A quarter of Wall Street executives see wrongdoing as a key to success, according to a survey by whistleblower law firm Labaton Sucharow released on Tuesday.
In a survey of 500 senior executives in the United States and the UK, 26 percent of respondents said they had observed or had firsthand knowledge of wrongdoing in the workplace, while 24 percent (who were willing to admit it) said they believed financial services professionals may need to engage in unethical or illegal conduct to be successful. You can most likely presume that the number who actually do this is much higher.

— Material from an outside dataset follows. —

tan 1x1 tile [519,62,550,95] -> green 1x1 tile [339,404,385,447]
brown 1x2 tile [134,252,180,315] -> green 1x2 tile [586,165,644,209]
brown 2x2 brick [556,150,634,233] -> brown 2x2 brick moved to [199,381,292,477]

Sixteen percent of respondents said they would commit insider trading if they could get away with it, according to Labaton Sucharow. And 30 percent said their compensation plans created pressure to compromise ethical standards or violate the law.

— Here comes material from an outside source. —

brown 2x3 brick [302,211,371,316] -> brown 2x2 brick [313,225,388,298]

"When misconduct is common and accepted by financial services professionals, the integrity of our entire financial system is at risk," Jordan Thomas, partner and chair of Labaton Sucharow's whistleblower representation practice, said in a statement.
The survey's release comes as the fallout from Barclays PLC's Libor-rigging scandal continues and other banks including Citigroup Inc, HSBC Holdings PLC, Royal Bank of Scotland Group PLC and UBS AG await the outcome of an industry-wide probe.
"Win at any cost, screw anyone so long as you get your's, any means justifies the end." Has this become the motto of America? Is the only reason Bernie Madoff went to jail is that he stole from the 1%?